Two diplomats who had been assigned to the Chad Embassy here apparently left the United States shortly after it was disclosed last fall that they were under investigation by federal law enforcement authorities in connection with an international heroin smuggling operation.

The U.S. Attorney's office yesterday told a federal judge that the two men, both of whom are protected by diplomatic immunity, left the country before Chad officials formally withdrew their diplomatic status and recalled them to Chad. Sources said that neither man is believed to be in that country now.

That action lifting diplomatic status late last November came after published reports linked the two Chad Embassy officials to two Pakistanis arrested on Oct. 17 by federal Durg Enforcement Administration agents. The agents recovered two kilos of pure heroin that they estimated could be cut and sold on the street for more than $28 million.

Papers filed by the government in U.S. District Court earlier this month allege that the two Chad Embassy men, first secretary Ousman Abdoul and second secretary Pascal Boulo-Ndakor, used their official positions "to facilitate the important of heroin into the United States from the Khyber Pass region of Pakistan."
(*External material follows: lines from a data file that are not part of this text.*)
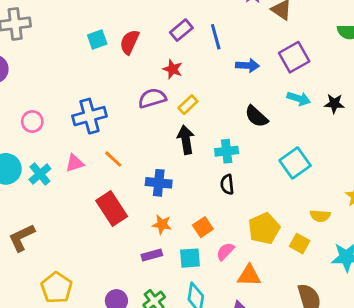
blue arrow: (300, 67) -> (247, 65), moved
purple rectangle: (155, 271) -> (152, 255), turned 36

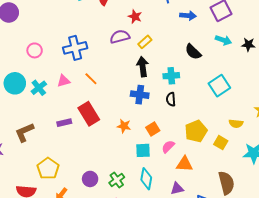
blue cross: (159, 183) -> (140, 95), moved
purple rectangle: (152, 255) -> (64, 123), moved

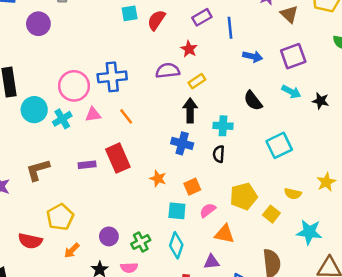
pink circle: (35, 50) -> (74, 86), moved, size x1.6

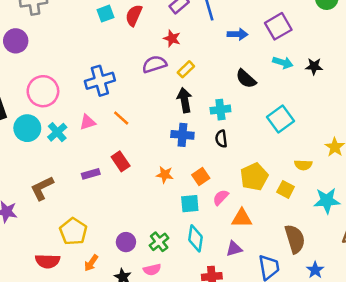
pink circle: (74, 86) -> (43, 91), moved
red rectangle: (118, 158) -> (121, 161), size x0.7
According to those court papers, both Abdoul and Boulo-Ndakor flew to Pakistan with one of the Pakistanis last July. The papers said that Boulo-Ndakor received more than six kilos of heroin there and placed it in the false bottom of a suitcase.

In an interview with The Washington Post last October, Abdoul acknowledged that he had taken a trip at the invitation and expense of the Pakistanis. But he denied any involvement in illegal drug trafficking and said he took the trip because he had no work to do at the embassy at the time. Boulo-Ndakor could not be reached for comment at the time.

Meanwhile in federal court yesterday, Judge Joyce Hens Green scheduled a March 19 trial for the two Pakistanis, Hizbullah Khan, 26, and Mohammad Nisar, 23. Both men are being held in the D.C. Jail on $500,000 bond each.

A court hearing had been scheduled yesterday in anticipation of guilty pleas from both men to one count of conspiracy to import and distribute a controlled substance. The charge carries a penalty of 15 years in jail, a $30,000 fine or both.

Lawyers for both men told Green yesterday, however, that their clients wanted to stand trial in connection with the charges against them.